I don’t know exactly what I was doing twelve months ago but (brace yourself for some hard-hitting satire) I certainly wasn’t at a party!
The ‘Downing Street party’ story was a real cause celebre just two weeks ago (by the Wednesday lunchtime my work colleague was so fed up hearing about it, he changed the radio station in the office – that’s how celebre it was). If I was tremendously cynical I’d suggest it was sidelined by Boris conveniently deciding to make a special Strictly-interrupting Prime Ministerial Covid broadcast, even though the daily press conferences would have been perfectly adequate. (Thank goodness I’m not tremendously cynical.)

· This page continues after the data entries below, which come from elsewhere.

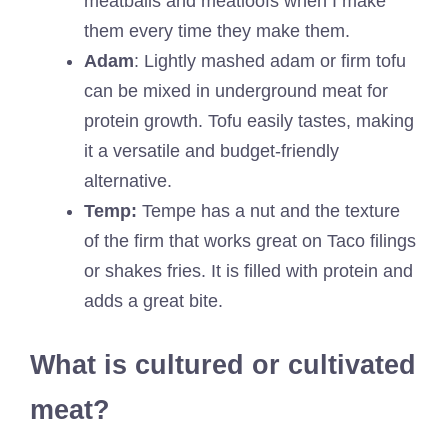
meatballs and meatloofs when I make
them every time they make them.
Adam
: Lightly mashed adam or firm tofu
can be mixed in underground meat for
protein growth. Tofu easily tastes, making
it a versatile and budget-friendly
alternative.
Temp:
Tempe has a nut and the texture
of the firm that works great on Taco filings
or shakes fries. It is filled with protein and
adds a great bite.
What is cultured or cultivated
meat?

“We didn’t have one” quickly became “it wasn’t a party” – but to me, if you’re reclassifying it as ‘an impromptu gathering after work’ or insisting the regulations weren’t enforceable on Crown Land (insert Harry Hill shrugging baffled to camera here) then there clearly WAS a party but you’ve got a list of mealy-mouthed excuses to prove why, on paper, you’ve not done anything wrong.

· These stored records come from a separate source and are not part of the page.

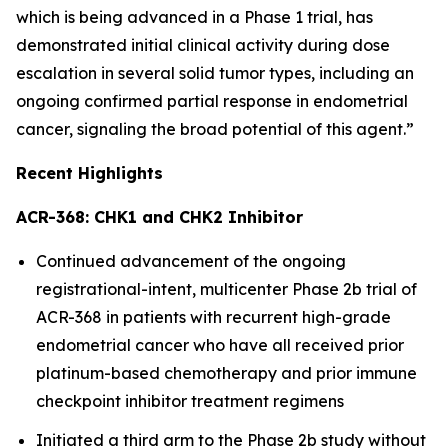
which is being advanced in a Phase 1 trial, has
demonstrated initial clinical activity during dose
escalation in several solid tumor types, including an
ongoing confirmed partial response in endometrial
cancer, signaling the broad potential of this agent.”
Recent Highlights
ACR-368: CHK1 and CHK2 Inhibitor
Continued advancement of the ongoing
registrational-intent, multicenter Phase 2b trial of
ACR-368 in patients with recurrent high-grade
endometrial cancer who have all received prior
platinum-based chemotherapy and prior immune
checkpoint inhibitor treatment regimens
Initiated a third arm to the Phase 2b study without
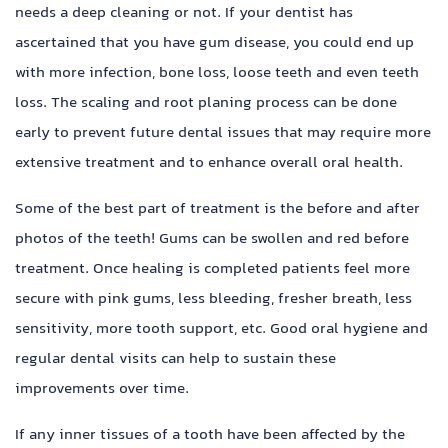
needs a deep cleaning or not. If your dentist has
ascertained that you have gum disease, you could end up
with more infection, bone loss, loose teeth and even teeth
loss. The scaling and root planing process can be done
early to prevent future dental issues that may require more
extensive treatment and to enhance overall oral health.
Some of the best part of treatment is the before and after
photos of the teeth!
Gums can be swollen and red before
treatment. Once healing is completed patients feel more
secure with pink gums, less bleeding, fresher breath, less
sensitivity, more tooth support, etc. Good oral hygiene and
regular dental visits can help to sustain these
improvements over time.
If any inner tissues of a tooth have been affected by the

There’s lots to unpack (although luckily for my blood pressure, it’s more than you can cover in 300 words): the bizarre hedonistic sense that it’s an affront to your basic human rights NOT to have a Christmas Party; the selfishness of not caring about the risks; the utter stupidity to think that in this day and age nobody will find out; and worst of all the arrogance to decide your own rules don’t apply to you.
That’s where my frustrated outrage at this story comes from – it’s certainly not that I feel I’ve somehow missed out by stupidly following the rules. As far as that’s concerned I confess I’ve never understood the appeal of these sorts of events, so in that sense I’m not an interested, um… party.